Ante él, Badri cruzó la calle, esquivando por los pelos una bicicleta. Dunworthy se deslizó entre dos mujeres que llevaban bolsas de compras aún más grandes que las de Mary, pasó por encima de un terrier blanco y su correa, y volvió a verlo dos puertas más allá.

—¡Badri! —llamó. El técnico hizo ademán de volverse y chocó con una mujer de mediana edad con un gran paraguas floreado.

La mujer sostenía el paraguas ante ella, protegiéndose de la lluvia, y obviamente tampoco había visto a Badri. El paraguas, que estaba cubierto de violetas, pareció explotar hacia dentro, y luego cayó a la acera. Badri, todavía avanzando a ciegas, estuvo a punto de aterrizar encima.

—¡Eh, mire por donde anda! —exclamó la mujer, furiosa, agarrada al filo de su paraguas—. Éste no es lugar para ir corriendo, ¿no?

Badri la miró con la misma expresión aturdida que tenía en el pub.

—Lo siento.

Dunworthy vio que se inclinaba a recoger el paraguas. Los dos parecieron luchar por encima de las violetas por un instante antes de que Badri agarrara el mango y enderezara el paraguas. Lo tendió a la mujer, cuyo redondo rostro estaba colorado por la furia, la fría lluvia o ambas cosas.

—¿Lo siente? —espetó, alzando el mango por encima de su cabeza como si fuera a golpearlo con él—. ¿Es todo lo que tiene que decir?

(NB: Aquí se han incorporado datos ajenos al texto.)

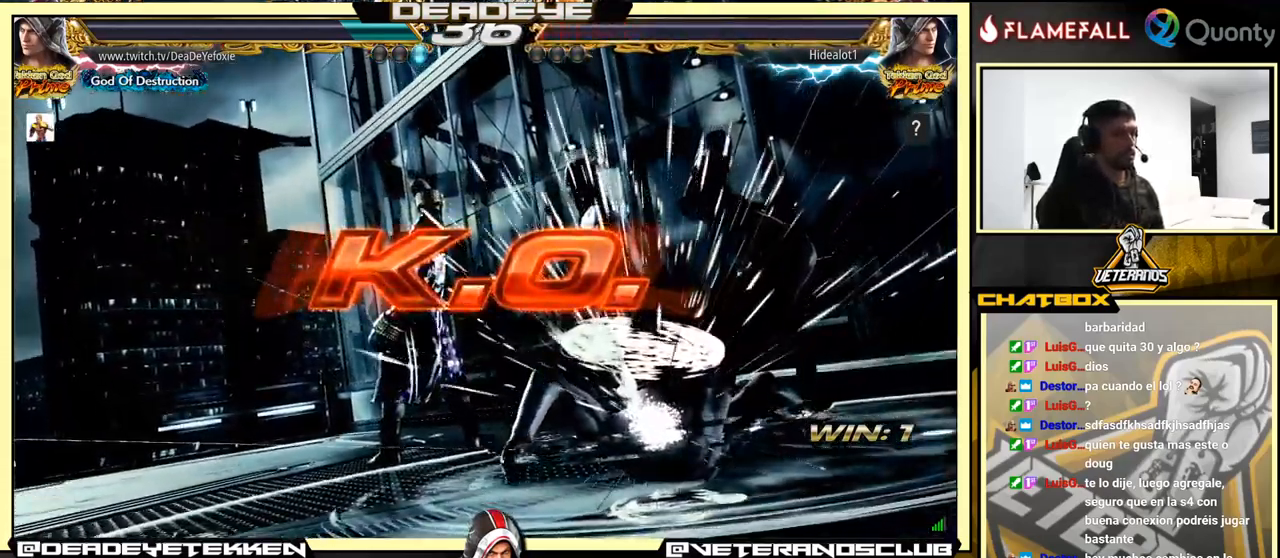
{"buttons": [], "left_stick": "center", "events": []}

Él se llevó la mano a la frente, inseguro, y entonces, como había hecho en el pub, pareció recordar dónde se hallaba y volvió a ponerse en marcha, prácticamente a la carrera. Entró en la puerta de Brasenose, y Dunworthy le siguió, cruzó el patio, entró por una puerta lateral al laboratorio, recorrió un pasillo y avanzó hasta la zona de la red. Badri estaba ya ante la consola, inclinado sobre ella, mirando la pantalla con el ceño fruncido.

Dunworthy tenía miedo de que estuviera llena de nieve, o aún peor, en blanco, pero Tiostraba las ordenadas columnas de cifras y matices de un ajuste.

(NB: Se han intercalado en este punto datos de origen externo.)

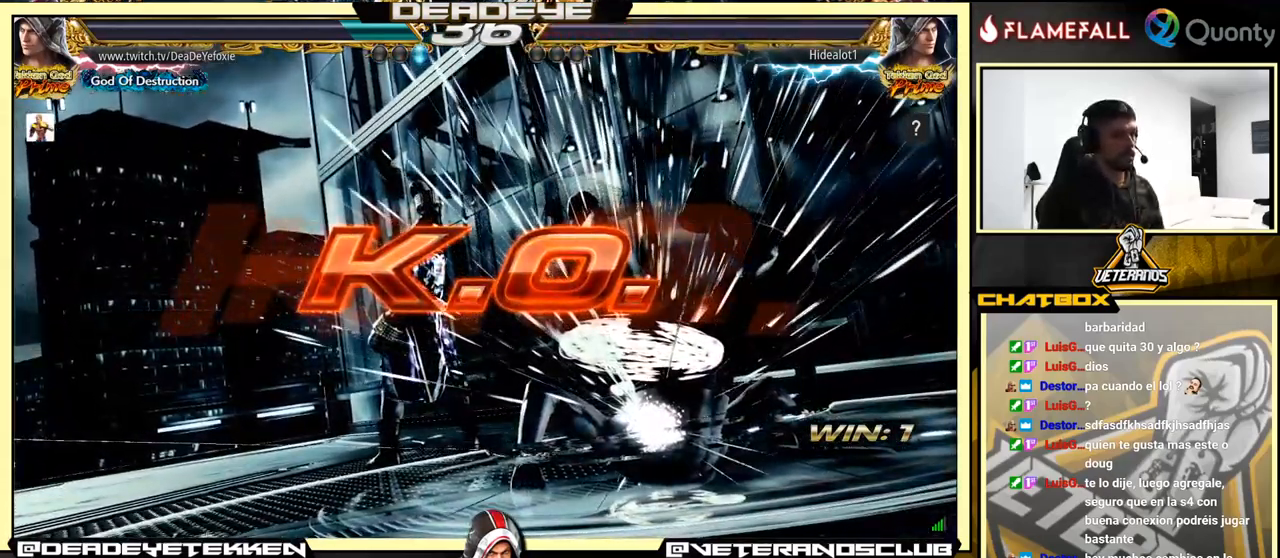
{"buttons": [], "left_stick": "center", "events": []}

—¿Tienes el ajuste? —jadeó Dunworthy.

—Sí —contestó Badri. Se volvió y miró a Dunworthy. Había dejado de fruncir el ceño, pero tenía una expresión extraña y abstraída en el rostro, como si intentara concentrarse con esfuerzo—. ¿Cuándo fue…? —dijo, y empezó a tiritar. Su voz se apagó, como si hubiera olvidado qué iba a decir.

La puerta de fino-cristal se abrió de golpe, y entraron Gilchrist y Mary, seguidos de Latimer, que se debatía con su paraguas.

—¿Qué pasa? ¿Qué ha ocurrido? —les preguntó Mary.

—¿Cuándo fue qué, Badri! —demandó Dunworthy.

—¿Es esto? —intervino Gilchrist, inclinado sobre su hombro—. ¿Qué significan todos estos símbolos? Tendrá que traducirlos para los profanos.